## EXCERPT PROVIDED
RE: CASSANDRA-19268: Improve Cassandra compression performance using hardware accelerators

2024-01-25 Thread Kokoori, Shylaja
Thank you Dinesh.

To answer your questions,

1. QPL Java Library[1] (JNI bindings to Intel's QPL) does not have any license 
information on the repo. This needs to be corrected. Please see the types of 
licenses we can use[2] for further information.

Will address this. Thank you for pointing out

2. Can you describe how the compressor will behave when the cluster is made up 
of heterogeneous hardware? For example, let's say we have a mix of machines 
where some support Intel's IAA and some don't?

If the hardware is not available, all supported functionalities are executed by 
a software library on CPU

3. Does QPL have checksumming built in?

Yes, QPL does calculate checksum. Here is some more information  
https://intel.github.io/qpl/documentation/dev_guide_docs/c_use_cases/deflate/c_deflate_decompression.html#checksums
Will this work?

Thanks,
Shylaja


From: Dinesh Joshi 
Sent: Tuesday, January 23, 2024 10:36 PM
To: dev@cassandra.apache.org
Subject: Re: CASSANDRA-19268: Improve Cassandra compression performance using 
hardware accelerators

Hi Shylaja,

If you'd like we can continue this on the ticket you opened. Here are my 
concerns -

1. QPL Java Library[1] (JNI bindings to Intel's QPL) does not have any license 
information on the repo. This needs to be corrected. Please see the types of 
licenses we can use[2] for further information.

2. Can you describe how the compressor will behave when the cluster is made up 
of heterogeneous hardware? For example, let's say we have a mix of machines 
where some support Intel's IAA and some don't?

3. Does QPL have checksumming built in?

## PROMPT 1
According to the Cassandra compression thread, how are supported functionalities executed when the hardware is not available?
## PROMPT 2
Copy the Cassandra compression thread word for word from "Will address this." to "Will this work?".
You won't need the listing for any of this.

## SUPPLIED MATERIAL
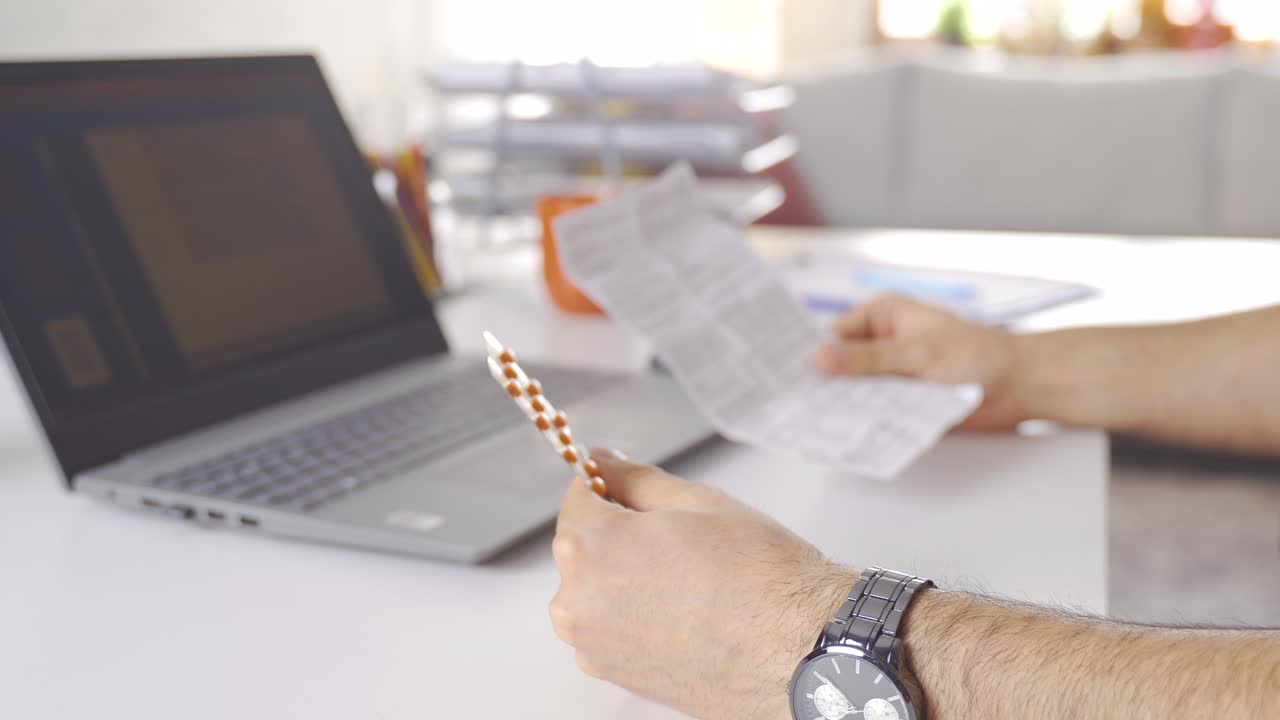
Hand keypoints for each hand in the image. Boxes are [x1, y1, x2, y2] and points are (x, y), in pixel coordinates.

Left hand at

## OUTPUT 1
They are executed by a software library on the CPU.

## OUTPUT 2
Will address this. Thank you for pointing out

2. Can you describe how the compressor will behave when the cluster is made up 
of heterogeneous hardware? For example, let's say we have a mix of machines 
where some support Intel's IAA and some don't?

If the hardware is not available, all supported functionalities are executed by 
a software library on CPU

3. Does QPL have checksumming built in?

Yes, QPL does calculate checksum. Here is some more information  
https://intel.github.io/qpl/documentation/dev_guide_docs/c_use_cases/deflate/c_deflate_decompression.html#checksums
Will this work?